We go ears-on with Corsair's newly unveiled 2.1 speaker system and find something very special lurking beneath its monolithic exterior.
High-end PC component manufacturer Corsair has been tentatively dipping its toes into consumer audio products of late. Its first product, the Dolby-powered HS1 headset, was very impressive. The design, build, and sound quality were head and shoulders above many of its competitors, despite a few bass response niggles.
Spurred on by the success of the HS1, Corsair is branching out further, this time into desktop speaker systems--a market heavily dominated by companies such as Creative and Logitech. It's kicking things off with the top-of-the-range SP2500, a gaming-focused 232-watt 2.1 system complete with bi-amplified satellites, a 4th order band-pass subwoofer, and a nifty LCD-equipped desktop controller, all costing a considerable $249.
The satellites and subwoofer have an understated look about them. You won't find any glossy plastic, shiny chrome, or oddly shaped housings to speak of. Instead, the look is functional, with the small satellites sporting mesh-covered 3-inch drivers and a silk domed tweeter in a plain black enclosure. They're reassuringly sturdy and weighty, though, and look and feel like they'll stand up to some abuse. The 120-watt subwoofer is similarly weighty and clad in black, with its size giving it a monolithic stature.

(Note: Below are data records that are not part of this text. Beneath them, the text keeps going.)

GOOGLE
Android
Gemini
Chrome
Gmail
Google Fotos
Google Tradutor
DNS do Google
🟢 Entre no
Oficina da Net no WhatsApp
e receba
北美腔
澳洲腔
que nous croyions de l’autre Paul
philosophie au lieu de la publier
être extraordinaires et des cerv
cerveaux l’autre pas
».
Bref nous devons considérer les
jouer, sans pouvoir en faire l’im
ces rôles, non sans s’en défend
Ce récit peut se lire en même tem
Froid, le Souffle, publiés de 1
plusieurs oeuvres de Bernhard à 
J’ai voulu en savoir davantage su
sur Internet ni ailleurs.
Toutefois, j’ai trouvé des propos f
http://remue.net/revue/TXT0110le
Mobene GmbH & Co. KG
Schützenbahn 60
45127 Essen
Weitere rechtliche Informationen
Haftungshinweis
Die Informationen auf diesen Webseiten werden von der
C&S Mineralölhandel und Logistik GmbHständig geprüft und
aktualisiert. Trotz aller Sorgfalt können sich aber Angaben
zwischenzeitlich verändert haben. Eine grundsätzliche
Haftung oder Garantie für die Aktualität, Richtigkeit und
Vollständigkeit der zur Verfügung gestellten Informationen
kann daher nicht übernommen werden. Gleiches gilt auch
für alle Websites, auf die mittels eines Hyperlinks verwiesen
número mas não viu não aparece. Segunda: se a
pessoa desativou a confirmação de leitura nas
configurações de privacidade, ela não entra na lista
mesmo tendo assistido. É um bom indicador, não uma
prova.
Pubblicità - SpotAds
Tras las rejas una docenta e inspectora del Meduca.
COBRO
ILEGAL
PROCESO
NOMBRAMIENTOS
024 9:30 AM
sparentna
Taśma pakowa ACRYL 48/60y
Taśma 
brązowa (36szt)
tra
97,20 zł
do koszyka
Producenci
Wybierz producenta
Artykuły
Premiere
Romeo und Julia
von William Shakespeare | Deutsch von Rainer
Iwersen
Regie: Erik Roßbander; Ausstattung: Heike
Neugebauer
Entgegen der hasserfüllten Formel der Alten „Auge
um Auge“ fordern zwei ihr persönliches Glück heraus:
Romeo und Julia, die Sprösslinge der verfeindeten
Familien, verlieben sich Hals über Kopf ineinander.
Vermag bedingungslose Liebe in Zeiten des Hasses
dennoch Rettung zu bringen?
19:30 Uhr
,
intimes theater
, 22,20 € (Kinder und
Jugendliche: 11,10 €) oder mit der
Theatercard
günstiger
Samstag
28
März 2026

It's significantly larger than subwoofers from similar systems, almost reaching the size found in most home theatre setups, so you'll need plenty of room under your desk to house it. This is because it uses 4th order band-pass technology, which Corsair claims provides deeper and more accurate bass compared to the ported bass-reflex designs commonly offered by rivals. It also houses the power supply, a 3.5mm jack input, a standard phono line-in, a two-stage amplifier for the sub itself, and four Class D digital amplification circuits for the bi-amplified satellites,
Bi-amplification isn't something normally seen in desktop 2.1 systems and is instead featured in much more expensive hi-fi, home theatre, and studio monitor setups. What bi-amplification does is provide separate amplification to the mid-range driver and tweeter in each satellite through individual audio cables, rather than drive the entire satellite through one amplifier via a single cable. In theory, this should result in much better sound quality because each driver receives only the frequencies it's supposed to be reproducing, so there's much less chance of distortion. This does of course depend on how well the amplifier separates the low, mid, and high frequencies--commonly known as crossovers.
It's fortunate then that the SP2500 has some top-notch digital crossovers at its disposal. They're implemented using a digital signal processor (DSP), which means the crossover can be dynamically adjusted, so higher or lower frequencies can be sent to the sub and satellites on the fly. This can dramatically change the sound of the system and in conjunction with the DSP allows for special modes and environmental effects.
They're controlled using a supplied desktop controller, which features a colour LCD, a control dial, another 3.5mm jack input, a headphone output, and buttons for power, menu, volume, and subwoofer volume. The controller is very easy to use, with the control dial acting much like the iPod's clock wheel. You can scroll through lists of different EQ and environmental presets, adjust the volume, and change inputs with ease, and the bright LCD makes things easy to see late at night.